Before we get to legislative news, I want to wish a happy St. Patrick’s Day to McFriends and O’Neighhbors in District 29A as we celebrate the legacy of the person who brought Christianity to Ireland.
As for official House business, the biggest topic of discussion this week is House Democrats blocked a last-ditch Republican effort Monday to vote on bipartisan Senate legislation that could have prevented a tax increase from taking place despite a historic state surplus.
The issue pertains to the state’s unemployment insurance trust fund that was depleted with more people out of work during the pandemic. The federal government provided funding to the state to keep the program afloat and now that debt of more than $1 billion is due.
Gov. Tim Walz, House Republicans, Senate Republicans, and most Senate Democrats support passing a clean bill to fully replenish the UI funds. The Senate one month ago approved by a veto-proof majority legislation to do so.
But House Democrats continued to withhold that bill through the March 15 deadline. House Republicans moved to declare urgency on the matter Monday and take up the Senate bill for a vote but, for the second time in the past week, House Democrats blocked the effort. Now, a tax increase is set to take place to pay the state’s federal debt despite the fact Minnesota has a surplus of around $10 billion.
House Democrats continue to try to pass off the tax increase they are responsible for creating as no big deal. To the contrary, a recent article quotes Greater Minnesota employers saying they face tax increases in the tens of thousands of dollars next year. A 130% increase in one reported case translates to a $21,000 spike.

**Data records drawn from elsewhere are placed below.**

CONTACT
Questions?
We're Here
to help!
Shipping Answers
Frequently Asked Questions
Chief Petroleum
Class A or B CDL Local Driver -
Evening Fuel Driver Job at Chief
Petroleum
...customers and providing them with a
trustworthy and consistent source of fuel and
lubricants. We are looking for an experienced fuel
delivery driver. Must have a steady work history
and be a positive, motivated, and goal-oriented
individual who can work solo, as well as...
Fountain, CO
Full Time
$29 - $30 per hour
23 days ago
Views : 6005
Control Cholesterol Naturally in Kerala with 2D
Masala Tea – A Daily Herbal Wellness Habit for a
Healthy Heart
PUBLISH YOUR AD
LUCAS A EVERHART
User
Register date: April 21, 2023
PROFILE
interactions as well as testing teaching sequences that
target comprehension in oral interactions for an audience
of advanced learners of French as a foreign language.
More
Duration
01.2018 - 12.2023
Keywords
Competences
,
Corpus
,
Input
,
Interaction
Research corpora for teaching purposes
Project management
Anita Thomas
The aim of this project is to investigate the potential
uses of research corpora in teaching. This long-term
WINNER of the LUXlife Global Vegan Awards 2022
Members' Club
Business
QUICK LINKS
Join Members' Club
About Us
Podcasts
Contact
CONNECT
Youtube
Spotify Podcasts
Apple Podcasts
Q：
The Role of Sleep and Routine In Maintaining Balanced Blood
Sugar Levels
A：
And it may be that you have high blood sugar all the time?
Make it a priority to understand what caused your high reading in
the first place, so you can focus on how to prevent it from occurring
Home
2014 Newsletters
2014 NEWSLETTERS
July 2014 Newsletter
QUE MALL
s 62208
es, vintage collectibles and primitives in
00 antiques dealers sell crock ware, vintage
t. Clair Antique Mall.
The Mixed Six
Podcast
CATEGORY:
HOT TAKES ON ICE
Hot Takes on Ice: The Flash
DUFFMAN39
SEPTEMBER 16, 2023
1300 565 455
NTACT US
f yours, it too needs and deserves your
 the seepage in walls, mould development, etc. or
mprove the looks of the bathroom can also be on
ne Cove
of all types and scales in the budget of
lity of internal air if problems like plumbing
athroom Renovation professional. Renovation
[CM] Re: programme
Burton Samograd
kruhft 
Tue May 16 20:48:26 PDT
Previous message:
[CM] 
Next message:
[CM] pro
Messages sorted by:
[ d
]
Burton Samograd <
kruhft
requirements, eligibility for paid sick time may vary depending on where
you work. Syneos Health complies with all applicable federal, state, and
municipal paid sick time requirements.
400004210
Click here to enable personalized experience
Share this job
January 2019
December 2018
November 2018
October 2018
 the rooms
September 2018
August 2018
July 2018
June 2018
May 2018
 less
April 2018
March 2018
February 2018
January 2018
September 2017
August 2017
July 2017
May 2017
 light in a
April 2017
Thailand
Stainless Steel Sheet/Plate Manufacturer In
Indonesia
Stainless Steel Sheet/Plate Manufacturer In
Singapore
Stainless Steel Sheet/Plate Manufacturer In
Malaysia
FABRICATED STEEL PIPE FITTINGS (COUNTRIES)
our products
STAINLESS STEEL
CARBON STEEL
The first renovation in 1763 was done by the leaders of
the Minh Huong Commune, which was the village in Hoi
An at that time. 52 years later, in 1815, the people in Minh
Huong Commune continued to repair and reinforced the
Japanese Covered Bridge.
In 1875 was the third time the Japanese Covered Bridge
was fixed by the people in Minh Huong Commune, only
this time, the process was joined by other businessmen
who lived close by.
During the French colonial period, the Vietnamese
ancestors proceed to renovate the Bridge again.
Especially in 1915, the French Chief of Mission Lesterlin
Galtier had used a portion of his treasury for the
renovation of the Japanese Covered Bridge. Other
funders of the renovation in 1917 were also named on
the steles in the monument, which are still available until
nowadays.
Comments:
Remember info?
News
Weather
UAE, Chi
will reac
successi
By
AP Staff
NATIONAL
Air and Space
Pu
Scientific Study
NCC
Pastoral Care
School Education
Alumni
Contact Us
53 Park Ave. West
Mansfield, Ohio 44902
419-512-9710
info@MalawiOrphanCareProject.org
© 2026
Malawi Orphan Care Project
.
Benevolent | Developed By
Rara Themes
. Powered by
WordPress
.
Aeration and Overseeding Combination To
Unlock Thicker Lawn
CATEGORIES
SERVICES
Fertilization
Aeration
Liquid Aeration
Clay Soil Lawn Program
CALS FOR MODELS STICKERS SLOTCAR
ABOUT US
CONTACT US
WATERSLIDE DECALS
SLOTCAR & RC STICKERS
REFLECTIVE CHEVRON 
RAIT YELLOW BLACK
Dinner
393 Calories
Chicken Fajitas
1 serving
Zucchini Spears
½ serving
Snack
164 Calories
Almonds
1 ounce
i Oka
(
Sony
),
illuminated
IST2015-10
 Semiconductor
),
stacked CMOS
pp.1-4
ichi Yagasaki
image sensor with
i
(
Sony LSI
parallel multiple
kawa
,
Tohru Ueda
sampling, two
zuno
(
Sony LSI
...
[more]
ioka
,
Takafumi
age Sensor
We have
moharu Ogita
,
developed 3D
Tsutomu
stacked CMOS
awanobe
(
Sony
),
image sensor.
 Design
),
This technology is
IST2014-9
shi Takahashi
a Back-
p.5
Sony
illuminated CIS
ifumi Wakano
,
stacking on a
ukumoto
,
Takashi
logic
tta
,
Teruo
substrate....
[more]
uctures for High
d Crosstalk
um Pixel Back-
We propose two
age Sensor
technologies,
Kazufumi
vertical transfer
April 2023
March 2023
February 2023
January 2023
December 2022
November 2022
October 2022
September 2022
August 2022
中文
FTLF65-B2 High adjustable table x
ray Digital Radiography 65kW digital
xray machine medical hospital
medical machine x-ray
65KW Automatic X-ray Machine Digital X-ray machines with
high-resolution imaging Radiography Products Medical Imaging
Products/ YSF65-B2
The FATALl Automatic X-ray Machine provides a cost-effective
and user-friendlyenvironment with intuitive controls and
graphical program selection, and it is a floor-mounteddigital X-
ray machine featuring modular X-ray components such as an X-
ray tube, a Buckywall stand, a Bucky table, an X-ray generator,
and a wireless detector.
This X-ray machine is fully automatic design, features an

It is very disappointing to see House Democrats play politics with this bill by holding it back as a negotiating chip to play against unrelated subjects. Even if the House majority eventually agrees to pass this legislation, it is completely unnecessary and irresponsible to Minnesotans to turn this into a game.
People already are paying more for gas, to buy groceries and pretty much everything else under the sun these days. Our focus should be on providing tax relief with a massive state surplus. The state is fully funded for this biennium. The nearly $10 billion in surplus revenue obviously was not part of the equation then and these dollars should not be viewed as a license for the government to go back and find ways to spend more. Instead, these dollars should go back to overtaxed Minnesotans in the form of meaningful, permanent relief.
On another note, there was a press conference today to unveil a bill (H.F. 4252) I have co-authored to crack down on non-profits, like the Minnesota Freedom Fund, from registering in the state of Minnesota for the purposes of providing payments to a person or state court to help criminals pay for bail.
As crime continues to skyrocket, the Minnesota Freedom Fund has a record of making bail payments for criminals who commit other crimes following their release. Crimes committed by these repeat offenders include murder, sexual assault, and assault. One criminal supported by the Minnesota Freedom Fund was an alleged domestic abuser who murdered a man following his release on bail.